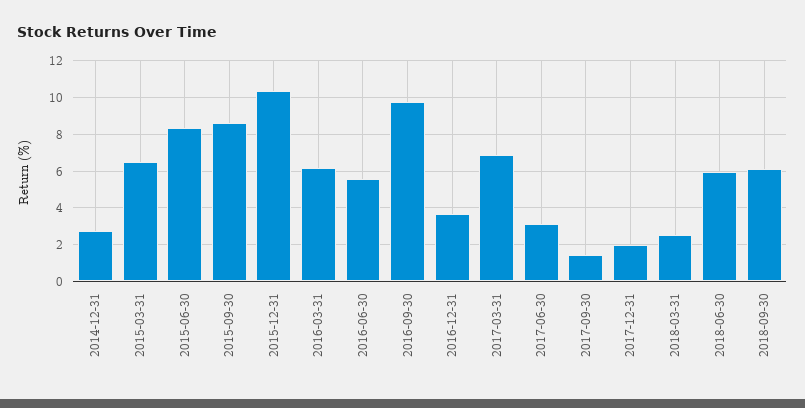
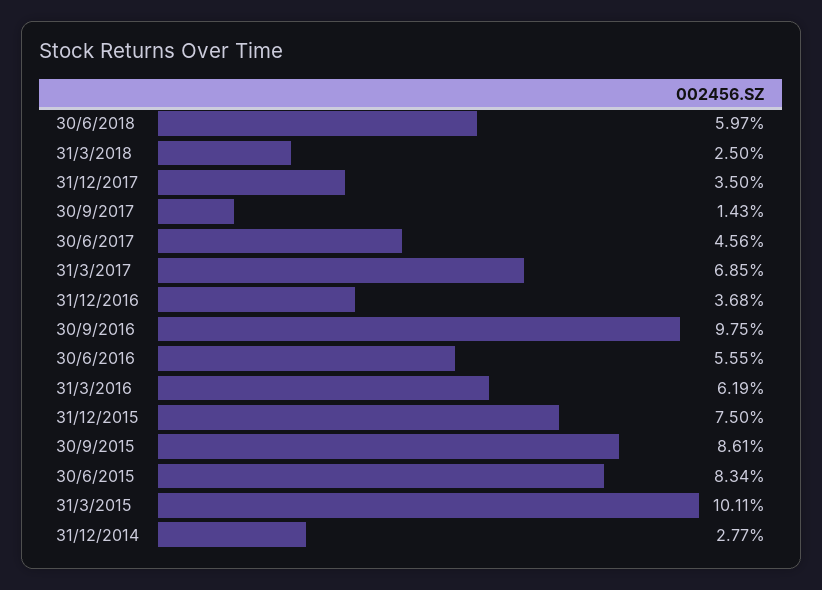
  {
    "2014-12-31": 2.77,
-   "2015-03-31": 6.5,
+   "2015-03-31": 10.11,
    "2015-06-30": 8.34,
    "2015-09-30": 8.61,
-   "2015-12-31": 10.5,
+   "2015-12-31": 7.5,
    "2016-03-31": 6.19,
    "2016-06-30": 5.55,
    "2016-09-30": 9.75,
    "2016-12-31": 3.68,
    "2017-03-31": 6.85,
-   "2017-06-30": 3,
+   "2017-06-30": 4.56,
    "2017-09-30": 1.43,
-   "2017-12-31": 2,
+   "2017-12-31": 3.5,
    "2018-03-31": 2.5,
-   "2018-06-30": 5.97,
+   "2018-06-30": 5.97
-   "2018-09-30": 6
  }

WHAT IS REQUIRED. Your copy should match the entries exactly, minus the pictures.

EXERCISE SOLUTION.
  {
    "2014-12-31": 2.77,
-   "2015-03-31": 6.5,
+   "2015-03-31": 10.11,
    "2015-06-30": 8.34,
    "2015-09-30": 8.61,
-   "2015-12-31": 10.5,
+   "2015-12-31": 7.5,
    "2016-03-31": 6.19,
    "2016-06-30": 5.55,
    "2016-09-30": 9.75,
    "2016-12-31": 3.68,
    "2017-03-31": 6.85,
-   "2017-06-30": 3,
+   "2017-06-30": 4.56,
    "2017-09-30": 1.43,
-   "2017-12-31": 2,
+   "2017-12-31": 3.5,
    "2018-03-31": 2.5,
-   "2018-06-30": 5.97,
+   "2018-06-30": 5.97
-   "2018-09-30": 6
  }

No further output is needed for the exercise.